» Data items:
Content starts
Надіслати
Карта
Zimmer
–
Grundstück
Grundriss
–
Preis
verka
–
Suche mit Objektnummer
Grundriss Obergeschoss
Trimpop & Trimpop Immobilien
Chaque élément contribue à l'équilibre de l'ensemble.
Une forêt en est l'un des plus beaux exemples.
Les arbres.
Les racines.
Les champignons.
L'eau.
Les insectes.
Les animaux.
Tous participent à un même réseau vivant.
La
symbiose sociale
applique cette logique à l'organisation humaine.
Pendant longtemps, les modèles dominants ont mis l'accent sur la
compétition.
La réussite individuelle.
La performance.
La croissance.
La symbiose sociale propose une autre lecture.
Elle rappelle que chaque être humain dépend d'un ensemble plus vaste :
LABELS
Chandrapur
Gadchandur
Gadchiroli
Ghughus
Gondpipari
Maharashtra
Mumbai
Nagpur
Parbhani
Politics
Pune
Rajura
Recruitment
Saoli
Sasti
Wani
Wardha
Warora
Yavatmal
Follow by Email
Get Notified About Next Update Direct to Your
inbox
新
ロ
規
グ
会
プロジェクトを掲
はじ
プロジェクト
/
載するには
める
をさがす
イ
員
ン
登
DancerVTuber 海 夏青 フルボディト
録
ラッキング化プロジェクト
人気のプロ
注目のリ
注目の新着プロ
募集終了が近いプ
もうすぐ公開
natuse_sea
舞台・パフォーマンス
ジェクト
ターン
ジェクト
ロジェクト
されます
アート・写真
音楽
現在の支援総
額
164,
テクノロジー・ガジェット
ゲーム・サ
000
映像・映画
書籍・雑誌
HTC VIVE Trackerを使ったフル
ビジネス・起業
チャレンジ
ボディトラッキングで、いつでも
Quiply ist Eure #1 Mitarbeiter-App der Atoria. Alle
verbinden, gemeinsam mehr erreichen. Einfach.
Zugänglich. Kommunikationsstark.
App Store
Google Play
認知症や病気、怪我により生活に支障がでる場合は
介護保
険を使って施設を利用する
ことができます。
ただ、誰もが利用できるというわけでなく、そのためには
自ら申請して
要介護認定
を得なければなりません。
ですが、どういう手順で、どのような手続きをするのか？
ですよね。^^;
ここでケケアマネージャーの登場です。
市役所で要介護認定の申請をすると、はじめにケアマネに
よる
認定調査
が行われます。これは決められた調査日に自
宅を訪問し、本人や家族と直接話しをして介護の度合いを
Content ends
» Task directions: Please reproduce every line of the entries above without changing anything.

» Result below:
Надіслати
Карта
Zimmer
–
Grundstück
Grundriss
–
Preis
verka
–
Suche mit Objektnummer
Grundriss Obergeschoss
Trimpop & Trimpop Immobilien
Chaque élément contribue à l'équilibre de l'ensemble.
Une forêt en est l'un des plus beaux exemples.
Les arbres.
Les racines.
Les champignons.
L'eau.
Les insectes.
Les animaux.
Tous participent à un même réseau vivant.
La
symbiose sociale
applique cette logique à l'organisation humaine.
Pendant longtemps, les modèles dominants ont mis l'accent sur la
compétition.
La réussite individuelle.
La performance.
La croissance.
La symbiose sociale propose une autre lecture.
Elle rappelle que chaque être humain dépend d'un ensemble plus vaste :
LABELS
Chandrapur
Gadchandur
Gadchiroli
Ghughus
Gondpipari
Maharashtra
Mumbai
Nagpur
Parbhani
Politics
Pune
Rajura
Recruitment
Saoli
Sasti
Wani
Wardha
Warora
Yavatmal
Follow by Email
Get Notified About Next Update Direct to Your
inbox
新
ロ
規
グ
会
プロジェクトを掲
はじ
プロジェクト
/
載するには
める
をさがす
イ
員
ン
登
DancerVTuber 海 夏青 フルボディト
録
ラッキング化プロジェクト
人気のプロ
注目のリ
注目の新着プロ
募集終了が近いプ
もうすぐ公開
natuse_sea
舞台・パフォーマンス
ジェクト
ターン
ジェクト
ロジェクト
されます
アート・写真
音楽
現在の支援総
額
164,
テクノロジー・ガジェット
ゲーム・サ
000
映像・映画
書籍・雑誌
HTC VIVE Trackerを使ったフル
ビジネス・起業
チャレンジ
ボディトラッキングで、いつでも
Quiply ist Eure #1 Mitarbeiter-App der Atoria. Alle
verbinden, gemeinsam mehr erreichen. Einfach.
Zugänglich. Kommunikationsstark.
App Store
Google Play
認知症や病気、怪我により生活に支障がでる場合は
介護保
険を使って施設を利用する
ことができます。
ただ、誰もが利用できるというわけでなく、そのためには
自ら申請して
要介護認定
を得なければなりません。
ですが、どういう手順で、どのような手続きをするのか？
ですよね。^^;
ここでケケアマネージャーの登場です。
市役所で要介護認定の申請をすると、はじめにケアマネに
よる
認定調査
が行われます。これは決められた調査日に自
宅を訪問し、本人や家族と直接話しをして介護の度合いを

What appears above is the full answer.